◆ **ESTRATTO DEL DOCUMENTO**:
= = =

LINGUE TOLKIENIANE / Stagione 2, Ep. 4A - Corpus Q(u)enya: Oilima Markirya

Cari amici, ben ritrovati alla rubrica sulle Lingue Tolkieniane.

Come annunciato nello scorso appuntamento, approfittiamo della disamina affrontata su A Secret Vice e sugli esempi portati da Tolkien di composizioni poetiche in lingue elfiche per proporre qualche brano di corpus in lingua (in questo caso) Qenya, accennando una comparazione con reinterpretazioni del medesimo brano in Quenya maturo. Sto ovviamente parlando del poema Markirya, che è attestato in molteplici e varie versioni. Le differenze tra queste stesure, composte in un largo arco di tempo, consentono di apprezzare l’evoluzione del Q(u)enya attraverso gli anni, e danno anche conto dell’incredibile lavoro di fino che Tolkien dedicava a ciascuna sua composizione, specialmente se accompagnata da un’attività di creazione strettamente linguistica come in questo caso.

Abbiamo offerto la scorsa volta uno specchietto sulle varie versioni (dodici!) di questa poesia. Oggi mi limito a presentare qui alcune delle versioni più esemplificative, le più diverse possibile tra loro, per mostrare l’evoluzione poetica-letteraria che questo brano ha attraversato, man mano che Tolkien aggiungeva strofe, spostava o modificava elementi, alterava la struttura metrica o l’ortografia, metteva a punto elementi fonetici o grammaticali.

= = =

◆ **PROBLEMA DA RISOLVERE**: Ricopia dall'articolo sul poema Markirya il passo da "Cari amici, ben" a "in questo caso.".

◆ **SEZIONE DATI**:

= = =

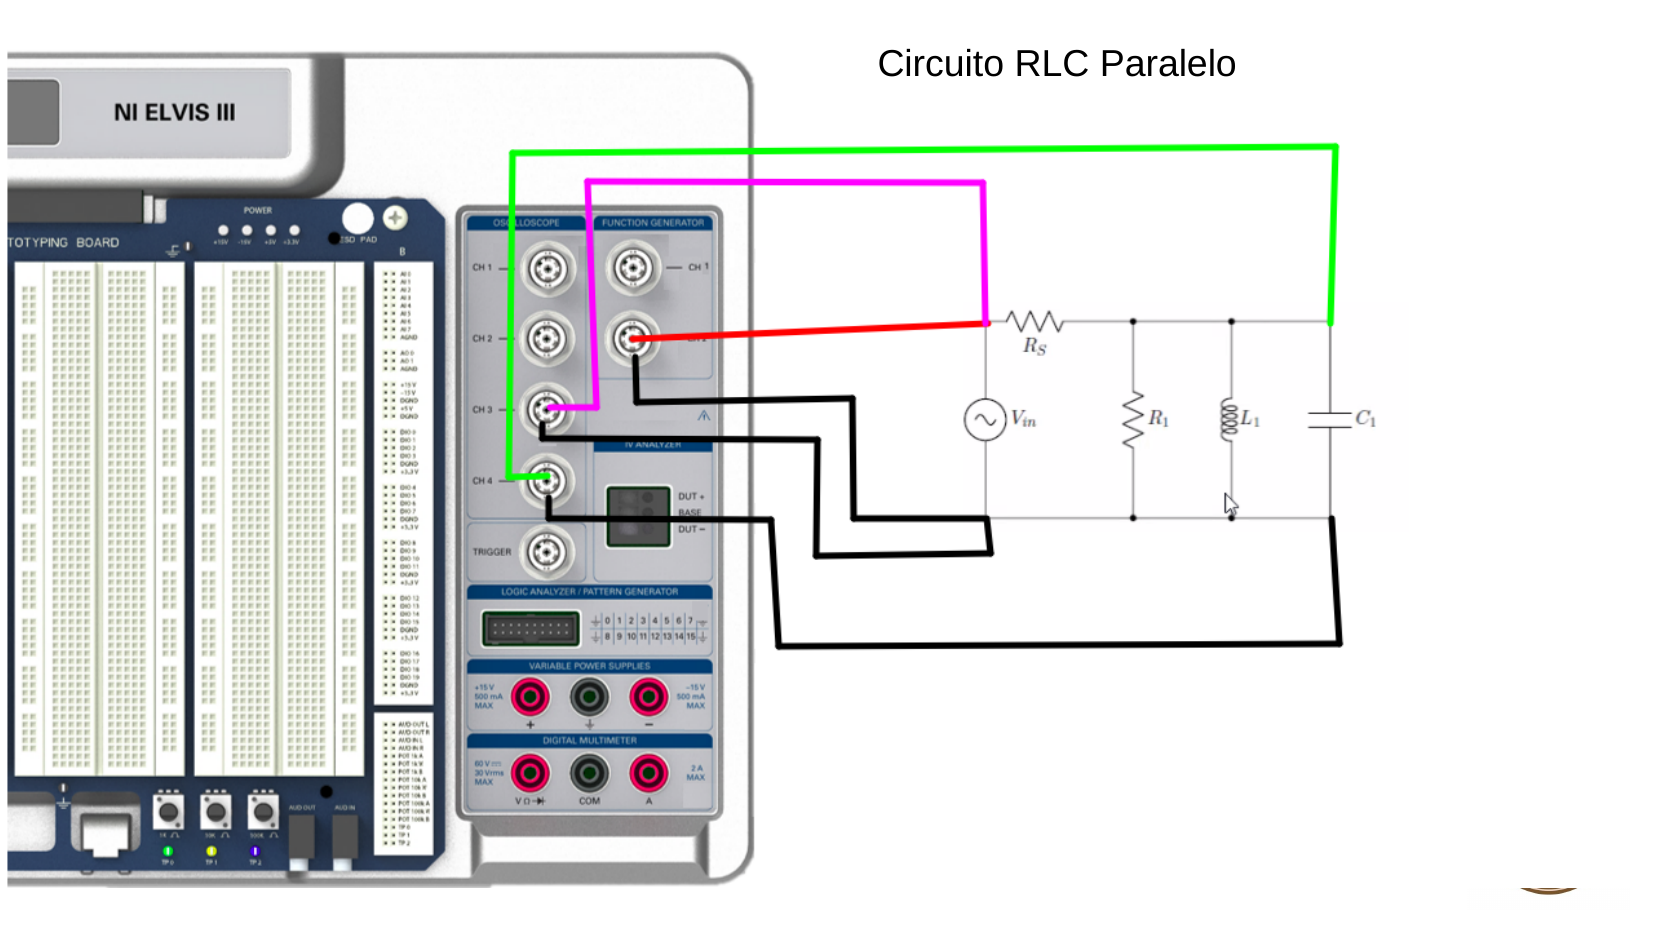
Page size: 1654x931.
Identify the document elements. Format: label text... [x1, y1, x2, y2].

picture [5, 46, 1654, 910]
text_box Circuito RLC Paralelo [862, 35, 1252, 93]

= = =

◆ **RISULTATO COMPLETO**:
Cari amici, ben ritrovati alla rubrica sulle Lingue Tolkieniane.

Come annunciato nello scorso appuntamento, approfittiamo della disamina affrontata su A Secret Vice e sugli esempi portati da Tolkien di composizioni poetiche in lingue elfiche per proporre qualche brano di corpus in lingua (in questo caso) Qenya, accennando una comparazione con reinterpretazioni del medesimo brano in Quenya maturo. Sto ovviamente parlando del poema Markirya, che è attestato in molteplici e varie versioni. Le differenze tra queste stesure, composte in un largo arco di tempo, consentono di apprezzare l’evoluzione del Q(u)enya attraverso gli anni, e danno anche conto dell’incredibile lavoro di fino che Tolkien dedicava a ciascuna sua composizione, specialmente se accompagnata da un’attività di creazione strettamente linguistica come in questo caso.